This column was published as part of the Commencement Issue for the Class of 2015.
If you’re reading this, it’s too late — classes are over, campus is empty and we never got the chance to say goodbye. It’s tragic, really. We don’t remember if we crossed paths at Myrtle. We never made a move at Last Chance Dance. We were too busy smiling for pictures and showing Grandma to the nearest bathroom to share a moment at Commencement together. But maybe later we’ll send a message, sometime after we settle into the quiet of the ride home, but before we begin again at work or school: Hey, sorry I missed you! See you soon?
We might reach out, but we still won’t say goodbye. We won’t let ourselves. Despite all of the unnamed, inexplicably nuanced emotions we experience every day, we don’t have the words for goodbye. We avoid addressing the reality that we may never see each other again because it’s awkward or it doesn’t matter. And, for many of us, that’s okay. We’ll see each other soon. We never really knew each other. We tell ourselves goodbye is just a formality we’ll have to repeat if and when we see each other again. And maybe it is.
But we deserve more from each other. We are classmates — part-time citizens of a place that has profoundly changed our lives, a place we share. Over four years, we’ve become each other’s friends, acquaintances, enemies and everything in between. I’d be remiss if I didn’t show my appreciation by saying goodbye to each of you, individually:
To my friends: I’ll be least likely to say goodbye to you. I take you for granted and don’t apologize for it nearly enough. I’m sorry. I’ll FaceTime you, visit you in your new apartment, in your new city and be there for your wedding. We’ve lived in JE, we’ve traveled to New York and DC and we’ve vacationed in Mexico together. We’ve worked in the Admissions Office, hung out at the House and taken the same poetry classes together. We’ve stayed up, writing papers, dancing at Toad’s and talking about the future together. We’ve shared things about ourselves that we never imagined anyone else knowing, and we’ve done things that have hurt each other so deeply that we never imagined being able to be forgiven. Thank you for saying it’s okay. Thank you for saying, “I got you.” Thank you and goodbye.

▶ _Data provided_:

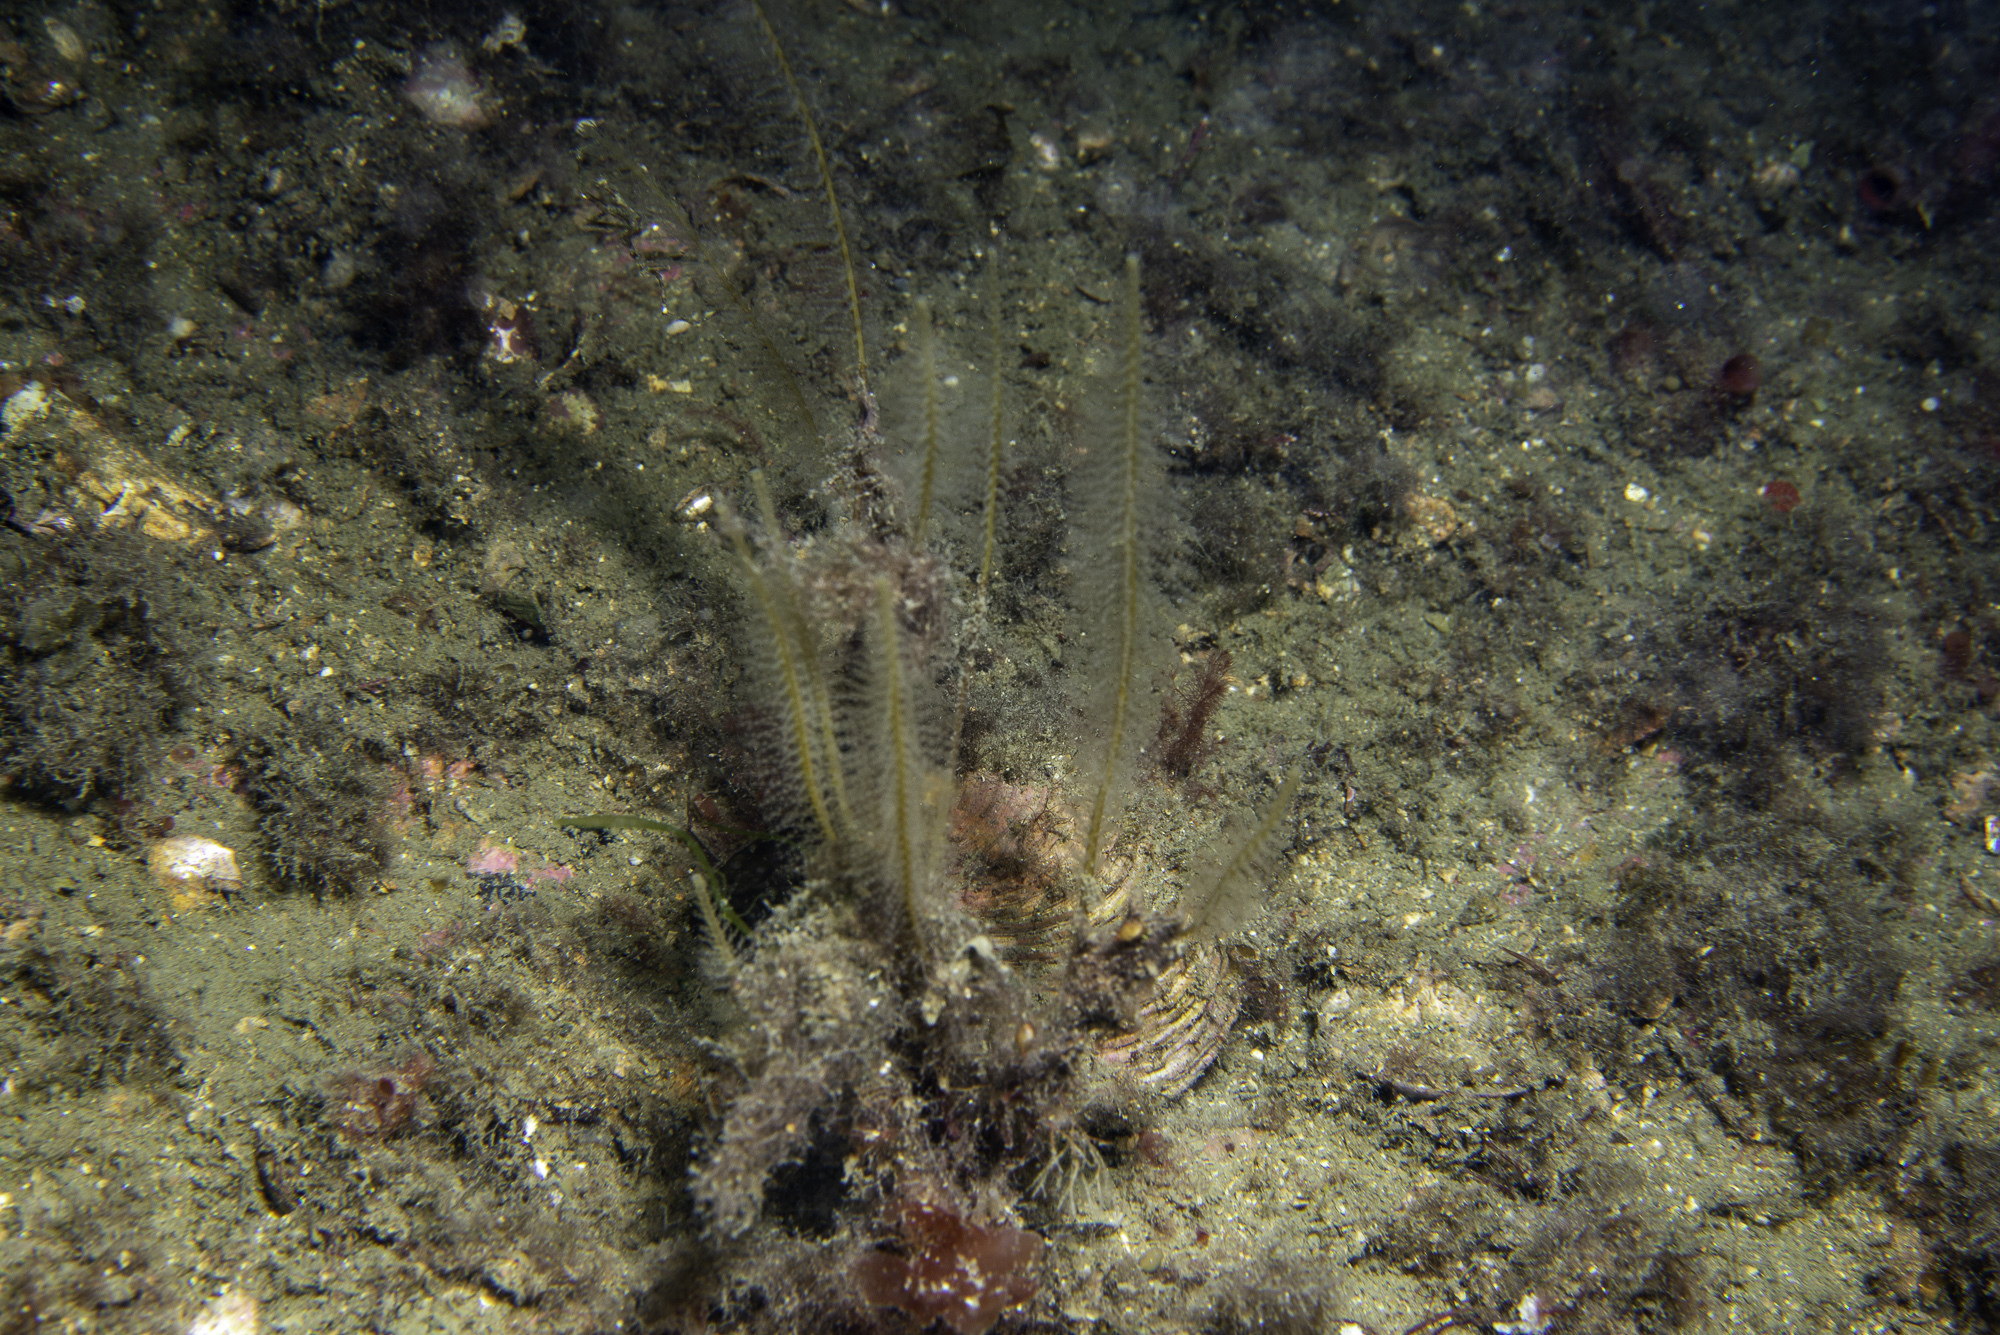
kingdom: Animalia
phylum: Cnidaria
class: Hydrozoa
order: Leptothecata
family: Plumulariidae
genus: Nemertesia
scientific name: Nemertesia antennina
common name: Sea beard
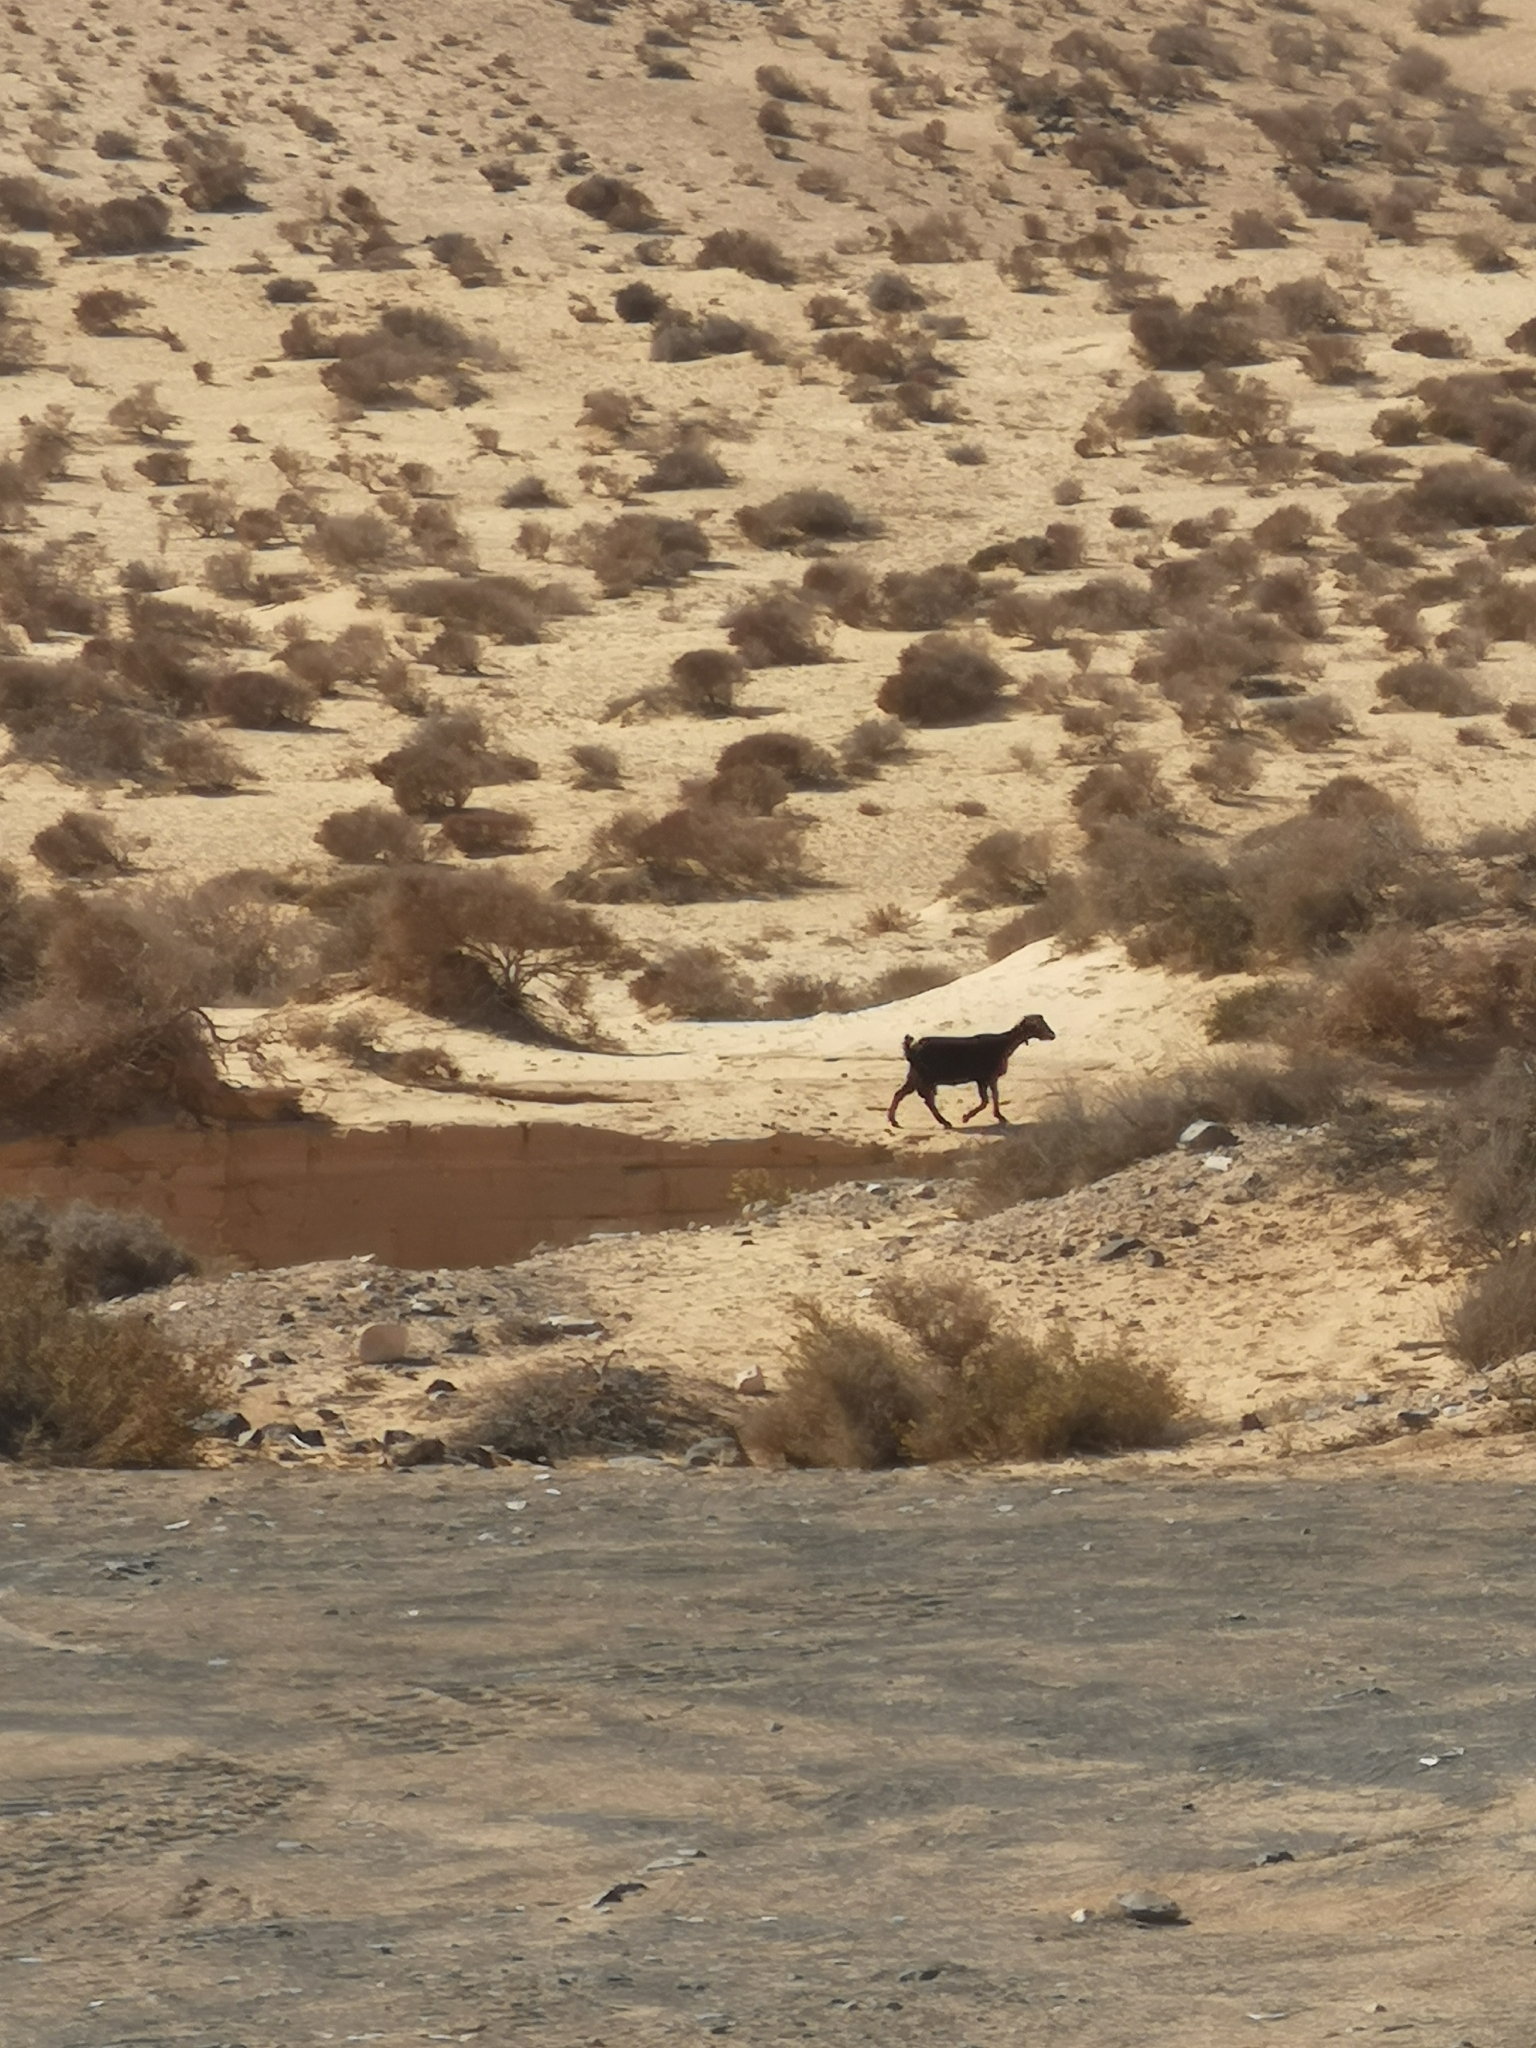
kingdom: Animalia
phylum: Chordata
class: Mammalia
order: Artiodactyla
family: Bovidae
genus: Capra
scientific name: Capra hircus
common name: Domestic goat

▶ _Stated problem 1_:
Translate into Spanish the following sentence from the commencement column: "We might reach out, but we still won’t say goodbye."
▶ _Stated problem 2_:
In the listing, substitute "vernacular name" for "common name" across the stretch from the line containing "genus: Nemertesia" through the end of the listing, changing nothing else. Give only those lines, and leave the pictures out.

▶ _Reply 1_:
Puede que nos pongamos en contacto, pero aun así no nos despediremos.

▶ _Reply 2_:
genus: Nemertesia
scientific name: Nemertesia antennina
vernacular name: Sea beard
kingdom: Animalia
phylum: Chordata
class: Mammalia
order: Artiodactyla
family: Bovidae
genus: Capra
scientific name: Capra hircus
vernacular name: Domestic goat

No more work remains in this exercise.